[Start of Attachment]

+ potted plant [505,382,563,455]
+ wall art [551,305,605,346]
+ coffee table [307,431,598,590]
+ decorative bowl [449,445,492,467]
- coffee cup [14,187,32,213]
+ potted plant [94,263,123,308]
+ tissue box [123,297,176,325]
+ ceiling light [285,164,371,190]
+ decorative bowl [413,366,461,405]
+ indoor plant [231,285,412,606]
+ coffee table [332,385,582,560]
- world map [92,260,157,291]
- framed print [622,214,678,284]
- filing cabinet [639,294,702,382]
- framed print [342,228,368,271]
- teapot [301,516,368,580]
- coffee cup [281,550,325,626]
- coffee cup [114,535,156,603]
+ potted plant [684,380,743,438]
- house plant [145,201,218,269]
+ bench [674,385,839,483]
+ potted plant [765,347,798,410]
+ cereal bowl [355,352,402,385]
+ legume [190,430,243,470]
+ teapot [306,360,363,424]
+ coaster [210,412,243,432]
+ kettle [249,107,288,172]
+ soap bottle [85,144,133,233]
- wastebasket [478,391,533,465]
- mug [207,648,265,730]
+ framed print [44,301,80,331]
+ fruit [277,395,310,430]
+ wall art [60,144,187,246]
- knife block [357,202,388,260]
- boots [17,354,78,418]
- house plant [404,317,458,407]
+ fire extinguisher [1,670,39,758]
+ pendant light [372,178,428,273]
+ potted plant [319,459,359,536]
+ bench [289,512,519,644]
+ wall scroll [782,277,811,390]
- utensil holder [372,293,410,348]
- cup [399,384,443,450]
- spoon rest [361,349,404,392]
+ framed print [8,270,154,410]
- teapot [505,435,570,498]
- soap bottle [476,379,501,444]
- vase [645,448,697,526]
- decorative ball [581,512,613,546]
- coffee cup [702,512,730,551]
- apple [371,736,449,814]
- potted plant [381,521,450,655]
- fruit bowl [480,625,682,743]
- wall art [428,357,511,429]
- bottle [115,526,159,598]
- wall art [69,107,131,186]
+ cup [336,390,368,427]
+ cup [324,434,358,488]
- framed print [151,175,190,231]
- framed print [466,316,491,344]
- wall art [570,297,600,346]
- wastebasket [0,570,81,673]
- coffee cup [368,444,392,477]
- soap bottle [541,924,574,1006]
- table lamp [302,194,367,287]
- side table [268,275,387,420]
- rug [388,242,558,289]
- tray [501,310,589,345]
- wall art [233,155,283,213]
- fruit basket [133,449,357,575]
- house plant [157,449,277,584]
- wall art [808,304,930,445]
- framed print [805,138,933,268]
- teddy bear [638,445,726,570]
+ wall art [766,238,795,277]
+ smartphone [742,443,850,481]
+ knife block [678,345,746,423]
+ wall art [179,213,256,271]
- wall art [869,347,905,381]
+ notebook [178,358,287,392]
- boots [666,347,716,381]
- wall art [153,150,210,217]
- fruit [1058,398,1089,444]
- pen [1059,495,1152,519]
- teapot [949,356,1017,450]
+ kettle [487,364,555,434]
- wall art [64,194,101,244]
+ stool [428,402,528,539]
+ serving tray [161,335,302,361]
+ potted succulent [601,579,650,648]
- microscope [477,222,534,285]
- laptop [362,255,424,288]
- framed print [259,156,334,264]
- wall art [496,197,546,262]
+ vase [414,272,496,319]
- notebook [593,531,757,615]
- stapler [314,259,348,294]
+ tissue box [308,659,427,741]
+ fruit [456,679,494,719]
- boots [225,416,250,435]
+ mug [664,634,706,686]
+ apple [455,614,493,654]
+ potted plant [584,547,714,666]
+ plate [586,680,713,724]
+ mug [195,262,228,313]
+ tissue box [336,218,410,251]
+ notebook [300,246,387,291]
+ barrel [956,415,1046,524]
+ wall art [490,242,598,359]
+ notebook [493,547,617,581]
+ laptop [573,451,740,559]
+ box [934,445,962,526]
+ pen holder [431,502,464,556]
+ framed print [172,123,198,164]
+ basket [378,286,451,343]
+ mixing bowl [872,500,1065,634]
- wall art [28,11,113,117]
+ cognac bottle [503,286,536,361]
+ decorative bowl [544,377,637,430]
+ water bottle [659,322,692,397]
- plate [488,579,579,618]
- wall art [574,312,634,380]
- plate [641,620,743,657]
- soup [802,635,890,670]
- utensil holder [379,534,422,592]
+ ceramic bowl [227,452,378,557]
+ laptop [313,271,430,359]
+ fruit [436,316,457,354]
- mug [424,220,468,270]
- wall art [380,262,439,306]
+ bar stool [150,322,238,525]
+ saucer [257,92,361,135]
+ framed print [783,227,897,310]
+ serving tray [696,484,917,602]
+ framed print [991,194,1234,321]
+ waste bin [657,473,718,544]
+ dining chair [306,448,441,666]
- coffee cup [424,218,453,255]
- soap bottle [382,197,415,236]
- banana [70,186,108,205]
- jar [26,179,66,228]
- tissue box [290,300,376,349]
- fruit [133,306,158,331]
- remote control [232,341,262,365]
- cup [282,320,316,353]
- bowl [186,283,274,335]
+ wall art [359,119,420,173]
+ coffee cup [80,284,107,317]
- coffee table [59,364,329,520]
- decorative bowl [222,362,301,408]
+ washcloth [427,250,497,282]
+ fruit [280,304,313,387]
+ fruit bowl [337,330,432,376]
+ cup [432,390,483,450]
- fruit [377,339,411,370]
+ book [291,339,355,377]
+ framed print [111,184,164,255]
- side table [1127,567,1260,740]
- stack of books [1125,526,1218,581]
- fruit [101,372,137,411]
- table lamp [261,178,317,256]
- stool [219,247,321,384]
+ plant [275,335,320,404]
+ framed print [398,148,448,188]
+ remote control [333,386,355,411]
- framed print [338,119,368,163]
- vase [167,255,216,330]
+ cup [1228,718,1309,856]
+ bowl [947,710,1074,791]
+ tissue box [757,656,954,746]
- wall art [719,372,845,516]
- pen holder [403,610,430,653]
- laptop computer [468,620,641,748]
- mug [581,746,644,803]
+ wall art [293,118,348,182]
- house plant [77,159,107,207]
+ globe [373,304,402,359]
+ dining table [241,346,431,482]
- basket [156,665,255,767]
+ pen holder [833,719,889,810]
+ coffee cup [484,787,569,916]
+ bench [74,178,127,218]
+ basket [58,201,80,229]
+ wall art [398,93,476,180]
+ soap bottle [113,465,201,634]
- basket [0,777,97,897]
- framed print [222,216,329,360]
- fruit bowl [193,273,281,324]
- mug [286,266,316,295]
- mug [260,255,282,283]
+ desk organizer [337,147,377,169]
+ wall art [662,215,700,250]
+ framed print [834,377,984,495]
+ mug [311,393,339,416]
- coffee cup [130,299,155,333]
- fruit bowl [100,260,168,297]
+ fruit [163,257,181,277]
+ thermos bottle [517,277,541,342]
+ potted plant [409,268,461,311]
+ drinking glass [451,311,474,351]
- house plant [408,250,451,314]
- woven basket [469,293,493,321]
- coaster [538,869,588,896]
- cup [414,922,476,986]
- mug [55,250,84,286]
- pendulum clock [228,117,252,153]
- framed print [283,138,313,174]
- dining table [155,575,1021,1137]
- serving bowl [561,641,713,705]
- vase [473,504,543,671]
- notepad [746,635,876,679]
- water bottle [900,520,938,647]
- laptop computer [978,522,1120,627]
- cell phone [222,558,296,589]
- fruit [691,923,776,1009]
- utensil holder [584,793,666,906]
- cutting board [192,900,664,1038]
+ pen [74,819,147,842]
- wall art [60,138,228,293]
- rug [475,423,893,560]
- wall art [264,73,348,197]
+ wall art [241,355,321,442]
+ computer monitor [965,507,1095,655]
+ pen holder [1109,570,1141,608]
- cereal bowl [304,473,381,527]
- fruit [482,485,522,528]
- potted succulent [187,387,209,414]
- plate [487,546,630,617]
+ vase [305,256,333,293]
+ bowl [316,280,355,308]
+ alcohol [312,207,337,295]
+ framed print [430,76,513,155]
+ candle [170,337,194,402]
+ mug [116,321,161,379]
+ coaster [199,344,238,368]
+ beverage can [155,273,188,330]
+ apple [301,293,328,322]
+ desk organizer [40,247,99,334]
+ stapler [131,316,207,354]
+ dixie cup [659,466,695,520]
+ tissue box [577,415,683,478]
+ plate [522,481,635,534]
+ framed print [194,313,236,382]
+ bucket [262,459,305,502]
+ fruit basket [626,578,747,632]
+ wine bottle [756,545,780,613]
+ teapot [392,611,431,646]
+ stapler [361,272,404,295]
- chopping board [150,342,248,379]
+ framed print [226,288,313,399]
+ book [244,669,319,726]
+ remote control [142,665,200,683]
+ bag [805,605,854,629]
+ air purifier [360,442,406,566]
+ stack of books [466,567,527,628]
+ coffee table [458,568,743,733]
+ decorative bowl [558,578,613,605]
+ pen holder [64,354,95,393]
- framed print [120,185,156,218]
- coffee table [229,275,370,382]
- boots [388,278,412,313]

[End of Attachment]

▸ **Work task**: In the entries above, find the line holding "- wastebasket [478,391,533,465]" and the line holding "- teapot [505,435,570,498]", then retype exactly those two lines and every line between them, and nothing else.

▸ **Solution for this exercise**:
- wastebasket [478,391,533,465]
- mug [207,648,265,730]
+ framed print [44,301,80,331]
+ fruit [277,395,310,430]
+ wall art [60,144,187,246]
- knife block [357,202,388,260]
- boots [17,354,78,418]
- house plant [404,317,458,407]
+ fire extinguisher [1,670,39,758]
+ pendant light [372,178,428,273]
+ potted plant [319,459,359,536]
+ bench [289,512,519,644]
+ wall scroll [782,277,811,390]
- utensil holder [372,293,410,348]
- cup [399,384,443,450]
- spoon rest [361,349,404,392]
+ framed print [8,270,154,410]
- teapot [505,435,570,498]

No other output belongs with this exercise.